Les rencontres de Rimini sont aujourd'hui à leur 40e édition.
Le meeting de Rimini, ce rendez-vous annuel qu’accueille l’Italie, encourage l’amitié entre les peuples et le dialogue entre les différentes religions. L’ambiance ressemble un peu au forum de Davos, sauf que là, il ne s’agit pas d’économie, mais plutôt de coexistence. La 40e édition de cet événement a eu lieu il y a environ deux semaines avec près d’un million de participants, dont des intellectuels et des activistes venus du monde entier pour promouvoir « l’acceptation de l’Autre ». Parmi les organisateurs du meeting figure l’ONG catholique Communion et libération, qui encourage l’ouverture de la société italienne aux autres religions et cultures. Le flux migratoire a notamment suscité le besoin de renforcer les ponts avec la culture islamique. La présence parmi les organisateurs du meeting du professeur Waël Farouq, qui enseigne à l’Université catholique de Milan, a encouragé la présence arabe et islamique à cet événement, et la participation d’institutions, comme la Bibliothèque d’Alexandrie, à son organisation.
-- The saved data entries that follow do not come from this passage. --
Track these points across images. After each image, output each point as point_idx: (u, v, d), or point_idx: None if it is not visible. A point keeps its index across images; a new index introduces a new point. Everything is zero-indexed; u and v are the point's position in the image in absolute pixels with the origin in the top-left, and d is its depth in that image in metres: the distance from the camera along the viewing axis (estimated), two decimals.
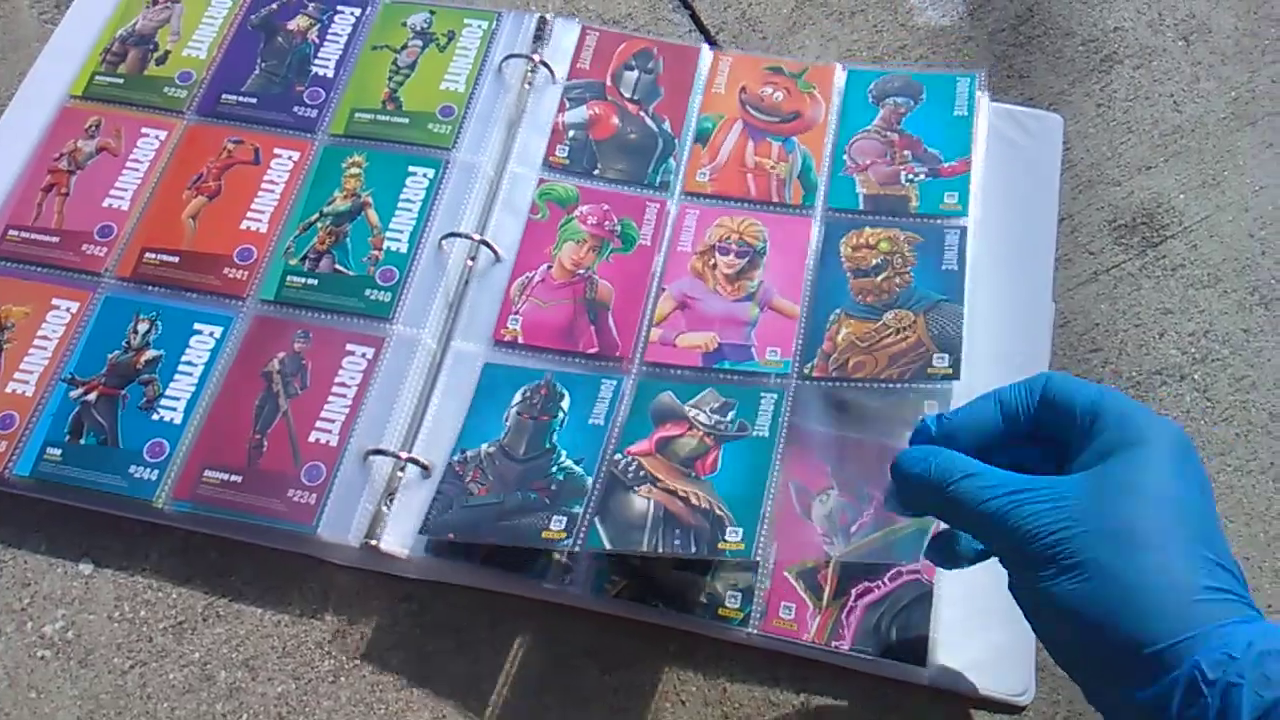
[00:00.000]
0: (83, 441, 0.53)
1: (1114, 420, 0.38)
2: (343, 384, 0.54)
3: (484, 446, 0.52)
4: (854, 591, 0.50)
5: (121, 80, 0.63)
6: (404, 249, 0.57)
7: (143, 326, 0.56)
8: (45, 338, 0.56)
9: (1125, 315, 0.58)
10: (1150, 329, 0.57)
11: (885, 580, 0.50)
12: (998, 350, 0.55)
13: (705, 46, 0.64)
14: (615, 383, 0.53)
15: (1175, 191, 0.61)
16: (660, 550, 0.47)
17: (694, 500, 0.48)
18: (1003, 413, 0.41)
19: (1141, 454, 0.37)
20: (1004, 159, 0.61)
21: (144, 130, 0.62)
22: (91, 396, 0.54)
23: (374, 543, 0.51)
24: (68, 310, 0.56)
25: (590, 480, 0.50)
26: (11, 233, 0.59)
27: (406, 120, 0.61)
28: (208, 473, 0.52)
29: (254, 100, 0.62)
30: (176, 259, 0.58)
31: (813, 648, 0.49)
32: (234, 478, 0.52)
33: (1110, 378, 0.56)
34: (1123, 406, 0.39)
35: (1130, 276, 0.59)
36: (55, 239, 0.58)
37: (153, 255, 0.58)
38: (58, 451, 0.53)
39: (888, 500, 0.43)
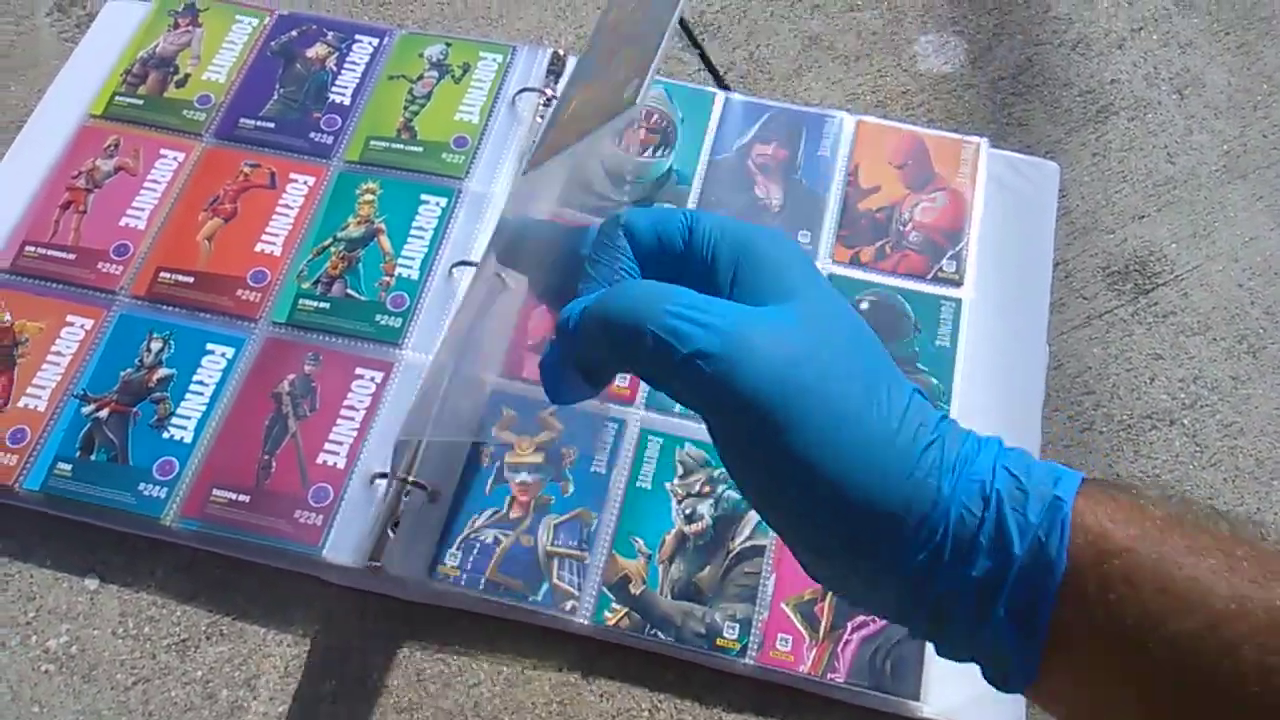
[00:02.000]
0: (93, 458, 0.54)
1: (749, 261, 0.31)
2: (351, 407, 0.55)
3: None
4: (849, 625, 0.51)
5: (141, 101, 0.64)
6: (415, 276, 0.58)
7: (156, 345, 0.57)
8: (58, 353, 0.56)
9: (1117, 360, 0.59)
10: (1141, 374, 0.59)
11: None
12: (992, 391, 0.56)
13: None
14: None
15: (1167, 241, 0.63)
16: None
17: None
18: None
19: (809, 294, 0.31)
20: (1001, 205, 0.62)
21: (162, 151, 0.63)
22: (104, 413, 0.55)
23: (377, 565, 0.52)
24: (81, 327, 0.57)
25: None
26: (28, 249, 0.60)
27: (420, 149, 0.62)
28: (216, 492, 0.53)
29: (271, 125, 0.63)
30: (191, 279, 0.59)
31: (808, 679, 0.50)
32: (242, 497, 0.53)
33: (1102, 420, 0.58)
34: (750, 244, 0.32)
35: (1122, 322, 0.60)
36: (71, 256, 0.59)
37: (168, 275, 0.59)
38: (68, 467, 0.53)
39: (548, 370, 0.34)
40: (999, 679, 0.29)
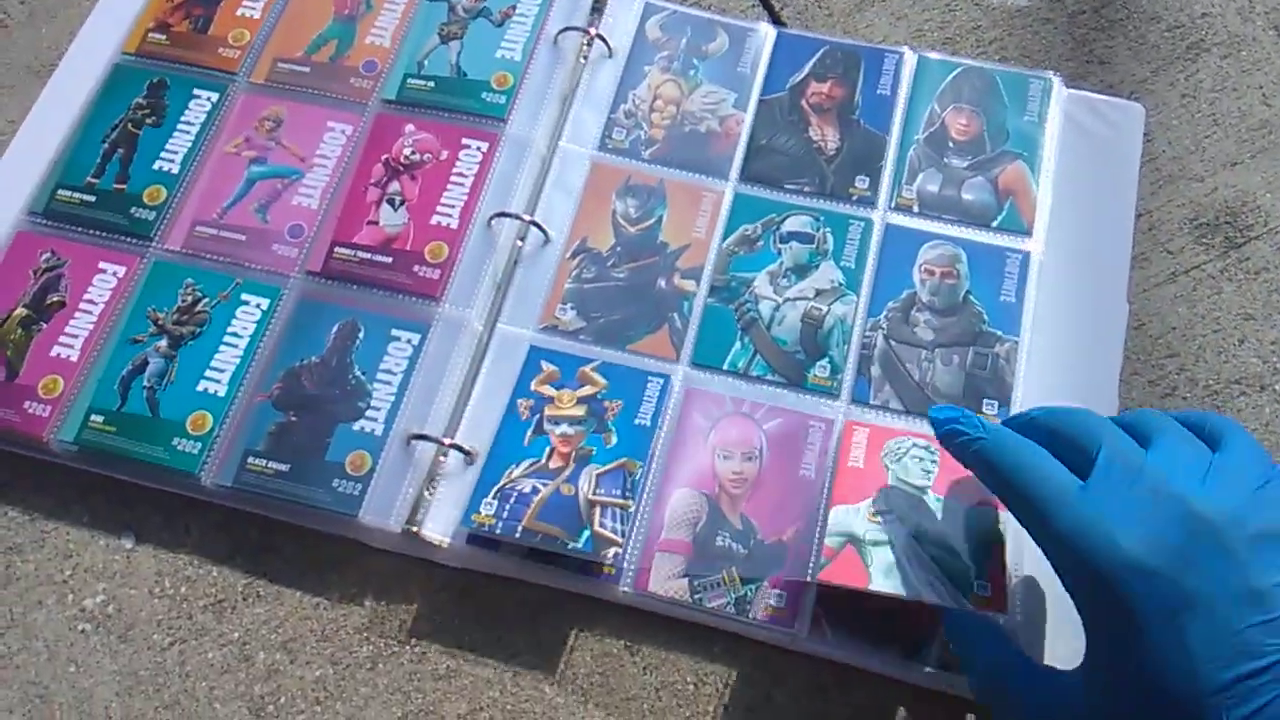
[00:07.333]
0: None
1: None
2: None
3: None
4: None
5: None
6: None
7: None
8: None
9: (1204, 320, 0.55)
10: (1230, 335, 0.55)
11: None
12: (1067, 351, 0.52)
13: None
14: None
15: (1261, 190, 0.58)
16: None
17: None
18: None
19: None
20: (1080, 150, 0.58)
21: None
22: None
23: (415, 529, 0.50)
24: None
25: None
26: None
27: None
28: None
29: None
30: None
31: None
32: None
33: (1186, 385, 0.54)
34: None
35: (1210, 279, 0.56)
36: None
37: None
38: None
39: None
40: None
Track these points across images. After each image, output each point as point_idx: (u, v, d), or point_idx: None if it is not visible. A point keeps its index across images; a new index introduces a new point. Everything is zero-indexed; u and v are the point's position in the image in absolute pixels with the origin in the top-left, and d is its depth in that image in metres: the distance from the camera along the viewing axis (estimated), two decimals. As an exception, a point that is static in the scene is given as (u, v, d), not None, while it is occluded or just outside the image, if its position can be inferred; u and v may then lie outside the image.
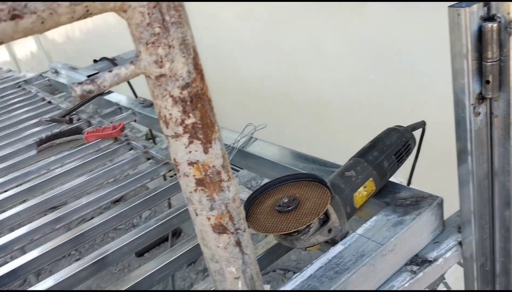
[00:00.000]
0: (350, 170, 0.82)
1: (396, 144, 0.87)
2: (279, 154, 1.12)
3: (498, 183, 0.72)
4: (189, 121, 0.43)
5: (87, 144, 1.51)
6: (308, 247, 0.75)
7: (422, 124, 0.94)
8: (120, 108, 1.84)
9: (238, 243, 0.49)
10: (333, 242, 0.77)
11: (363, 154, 0.85)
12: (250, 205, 0.77)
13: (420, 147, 1.00)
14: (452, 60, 0.64)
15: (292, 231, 0.71)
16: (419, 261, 0.78)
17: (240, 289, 0.50)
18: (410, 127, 0.92)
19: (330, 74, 2.45)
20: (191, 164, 0.44)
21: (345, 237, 0.77)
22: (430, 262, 0.77)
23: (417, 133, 0.95)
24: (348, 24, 2.16)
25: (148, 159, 1.38)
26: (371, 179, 0.82)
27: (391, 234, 0.75)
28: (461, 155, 0.70)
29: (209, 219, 0.47)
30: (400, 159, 0.87)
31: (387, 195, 0.86)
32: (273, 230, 0.72)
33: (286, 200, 0.73)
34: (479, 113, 0.66)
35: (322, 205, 0.72)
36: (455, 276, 2.04)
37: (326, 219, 0.76)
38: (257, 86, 2.93)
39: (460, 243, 0.79)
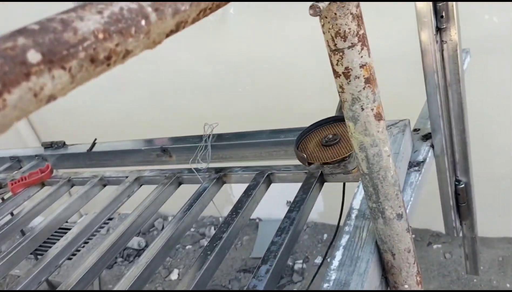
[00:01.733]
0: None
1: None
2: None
3: (453, 91, 1.03)
4: (361, 32, 0.59)
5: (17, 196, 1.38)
6: (353, 168, 0.93)
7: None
8: (18, 161, 1.69)
9: (386, 128, 0.66)
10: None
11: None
12: (299, 143, 0.91)
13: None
14: (416, 4, 0.93)
15: (341, 157, 0.89)
16: (415, 163, 1.03)
17: (391, 163, 0.66)
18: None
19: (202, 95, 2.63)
20: (362, 66, 0.60)
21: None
22: (423, 162, 1.03)
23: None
24: (211, 42, 2.40)
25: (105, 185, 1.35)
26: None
27: (398, 146, 0.99)
28: (428, 72, 0.99)
29: (372, 109, 0.63)
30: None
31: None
32: (327, 159, 0.88)
33: (331, 136, 0.91)
34: (437, 41, 0.96)
35: (357, 131, 0.92)
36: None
37: (353, 147, 0.95)
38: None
39: (431, 146, 1.08)
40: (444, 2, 0.92)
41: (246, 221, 0.96)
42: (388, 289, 0.74)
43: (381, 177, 0.67)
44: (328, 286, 0.66)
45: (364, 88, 0.61)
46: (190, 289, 0.82)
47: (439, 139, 1.06)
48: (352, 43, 0.59)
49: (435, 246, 2.44)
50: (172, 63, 2.57)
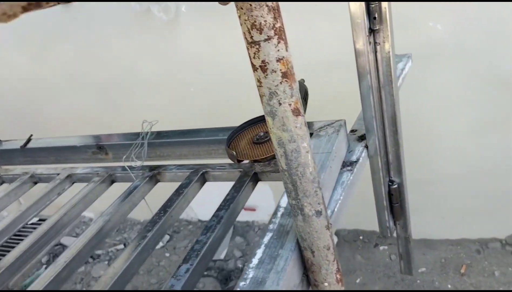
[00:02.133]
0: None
1: (302, 90, 1.12)
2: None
3: (386, 93, 1.04)
4: (278, 25, 0.58)
5: None
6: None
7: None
8: None
9: (306, 124, 0.65)
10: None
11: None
12: (231, 141, 0.90)
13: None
14: (350, 5, 0.93)
15: (270, 155, 0.88)
16: (348, 163, 1.04)
17: (310, 160, 0.66)
18: (302, 80, 1.19)
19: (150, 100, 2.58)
20: (278, 60, 0.59)
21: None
22: (356, 162, 1.04)
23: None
24: (163, 41, 2.35)
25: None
26: (298, 115, 1.05)
27: (330, 146, 0.99)
28: (362, 73, 0.99)
29: (290, 105, 0.62)
30: (305, 104, 1.12)
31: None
32: (257, 156, 0.87)
33: (262, 134, 0.90)
34: (370, 43, 0.97)
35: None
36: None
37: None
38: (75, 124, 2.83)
39: (366, 146, 1.09)
40: (377, 3, 0.93)
41: (175, 220, 0.94)
42: (310, 288, 0.73)
43: (299, 173, 0.66)
44: (244, 284, 0.65)
45: (281, 83, 0.60)
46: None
47: (373, 140, 1.07)
48: (268, 36, 0.58)
49: (381, 248, 2.48)
50: (122, 60, 2.51)
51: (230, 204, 0.90)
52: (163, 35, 2.32)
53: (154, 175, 1.11)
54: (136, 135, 1.26)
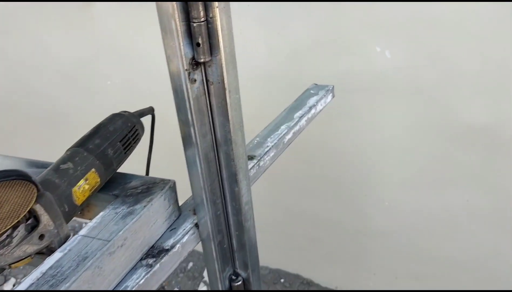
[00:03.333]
0: (67, 162, 0.69)
1: (121, 130, 0.78)
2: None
3: (223, 154, 0.70)
4: None
5: None
6: (13, 263, 0.58)
7: (150, 110, 0.88)
8: None
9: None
10: (50, 252, 0.63)
11: (82, 142, 0.73)
12: None
13: (152, 133, 0.94)
14: (160, 21, 0.59)
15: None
16: (155, 252, 0.70)
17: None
18: (137, 112, 0.84)
19: (65, 83, 2.22)
20: None
21: (65, 241, 0.64)
22: (167, 250, 0.70)
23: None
24: (77, 25, 2.00)
25: None
26: (93, 170, 0.70)
27: (119, 228, 0.65)
28: (184, 127, 0.65)
29: None
30: (127, 146, 0.78)
31: (117, 187, 0.76)
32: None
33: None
34: (195, 80, 0.63)
35: (25, 204, 0.57)
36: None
37: (36, 223, 0.60)
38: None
39: (196, 225, 0.75)
40: (200, 22, 0.59)
41: None
42: None
43: None
44: None
45: None
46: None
47: (205, 219, 0.73)
48: None
49: (302, 297, 2.16)
50: (37, 47, 2.15)
51: None
52: (79, 24, 1.96)
53: None
54: None
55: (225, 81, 0.63)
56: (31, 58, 2.20)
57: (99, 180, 0.71)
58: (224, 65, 0.62)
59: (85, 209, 0.79)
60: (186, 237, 0.73)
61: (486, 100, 1.46)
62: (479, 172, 1.60)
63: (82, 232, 0.66)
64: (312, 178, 1.90)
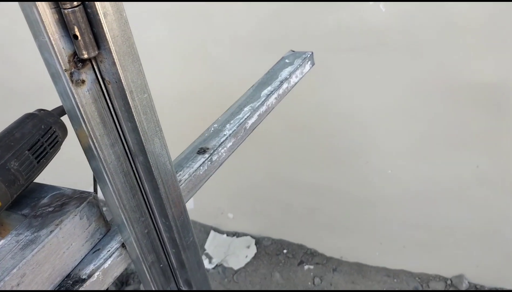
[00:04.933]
0: (-46, 184, 0.57)
1: (31, 135, 0.65)
2: None
3: (141, 165, 0.57)
4: None
5: None
6: None
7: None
8: None
9: None
10: None
11: (-24, 156, 0.61)
12: None
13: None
14: (22, 10, 0.45)
15: None
16: (69, 283, 0.59)
17: None
18: (57, 110, 0.71)
19: None
20: None
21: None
22: (84, 280, 0.59)
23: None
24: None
25: None
26: (-11, 189, 0.59)
27: (15, 263, 0.54)
28: (82, 138, 0.53)
29: None
30: (41, 154, 0.66)
31: (29, 204, 0.65)
32: None
33: None
34: (84, 82, 0.49)
35: None
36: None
37: None
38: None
39: (123, 245, 0.63)
40: (74, 8, 0.45)
41: None
42: None
43: None
44: None
45: None
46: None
47: (130, 240, 0.61)
48: None
49: (306, 267, 2.07)
50: None
51: None
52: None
53: None
54: None
55: (123, 80, 0.50)
56: None
57: (0, 202, 0.60)
58: (117, 60, 0.48)
59: (0, 228, 0.68)
60: (109, 261, 0.62)
61: (494, 56, 1.27)
62: (488, 134, 1.43)
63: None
64: (310, 146, 1.76)
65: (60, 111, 0.72)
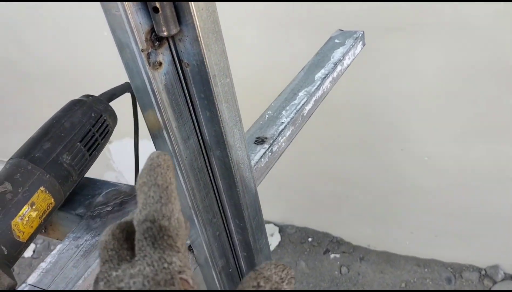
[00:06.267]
0: (3, 182, 0.50)
1: (82, 125, 0.58)
2: None
3: (217, 160, 0.50)
4: None
5: None
6: None
7: (125, 88, 0.67)
8: None
9: None
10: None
11: (26, 150, 0.54)
12: None
13: (136, 119, 0.74)
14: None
15: None
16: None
17: None
18: (105, 95, 0.64)
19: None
20: None
21: (6, 296, 0.47)
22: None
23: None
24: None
25: None
26: (42, 188, 0.52)
27: (79, 273, 0.47)
28: (154, 130, 0.45)
29: None
30: (92, 145, 0.59)
31: (82, 202, 0.58)
32: None
33: None
34: (161, 64, 0.42)
35: None
36: None
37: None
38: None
39: (190, 248, 0.57)
40: (157, -25, 0.37)
41: None
42: None
43: None
44: None
45: None
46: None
47: (198, 241, 0.55)
48: None
49: (332, 256, 2.02)
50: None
51: None
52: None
53: None
54: None
55: (206, 62, 0.42)
56: None
57: (52, 200, 0.53)
58: (201, 37, 0.41)
59: (48, 227, 0.61)
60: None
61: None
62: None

L’islamologue français Olivier Roy, professeur à l’Institut universitaire européen de Florence, a été parmi les invités distingués de cette dernière édition et a participé à un débat animé par le chercheur égyptien Waël Farouq. Roy avait publié des ouvrages et des articles sur la laïcisation et l’islam, dont L’Islam mondialisé et L’Echec de l’islam politique, et est connu pour sa vision de l’islam radical, différente de celle de beaucoup d’autres islamologues. Olivier Roy évoque aussi dans ses écrits les excès de la laïcité qui provoquent une résistance islamiste.
Le retour du religieux
Au meeting de Rimini, il était difficile de trouver une place dans la conférence-débat ayant pour invités Olivier Roy et Mohamad Al-Issa, secrétaire général de la Ligue islamique mondiale. Tout le monde s’attendait à un duel intellectuel, mais Olivier Roy a réitéré ses idées déjà avancées dans ses ouvrages, dont certains ont été traduits en arabe, comme La Sainte ignorance, publié en 2013 aux éditions Al-Saqi.
Au cours de la conférence, il a abordé la question du « retour du religieux », non pas comme l’expression d’identités culturelles, mais comme conséquence de la mondialisation et d’une crise culturelle. Roy considère que l’alliance du politique et du religieux est dangereuse à tous les niveaux. Il souligne que la religion est une pratique individuelle alors que la politique concerne tout un peuple. D’après lui, la religion prospère sous la laïcité. La religion, comme on l’a souligné durant le meeting de Rimini, reste l’un des piliers de l’identité dans les sociétés occidentales, en raison de la présence d’immigrants pratiquants qui s’installent dans ces sociétés avec des idées et des valeurs inspirées de la religion. Quant aux sociétés arabo-islamiques, la question qu’elles se posent c’est si l’islam est la cause de leur régression ou si, inversement, la laïcité est le secret du développement de l’Occident. Tandis que les intellectuels occidentaux produisent un « nouveau christianisme » en phase avec leur esprit critique, les sociétés arabes restent préoccupées par un lourd héritage qui entrave leur mouvement. Les courants religieux conservateurs veillent à la protection de leurs intérêts, et l’islam politique tue dans l’oeuf toute tentative de réforme. L’oppression politique, par ailleurs, paralyse les efforts individuels de laïcisation. Cela dit, tout le monde s’accorde à reconnaître le danger que représente Daech et son djihadisme mondialisé.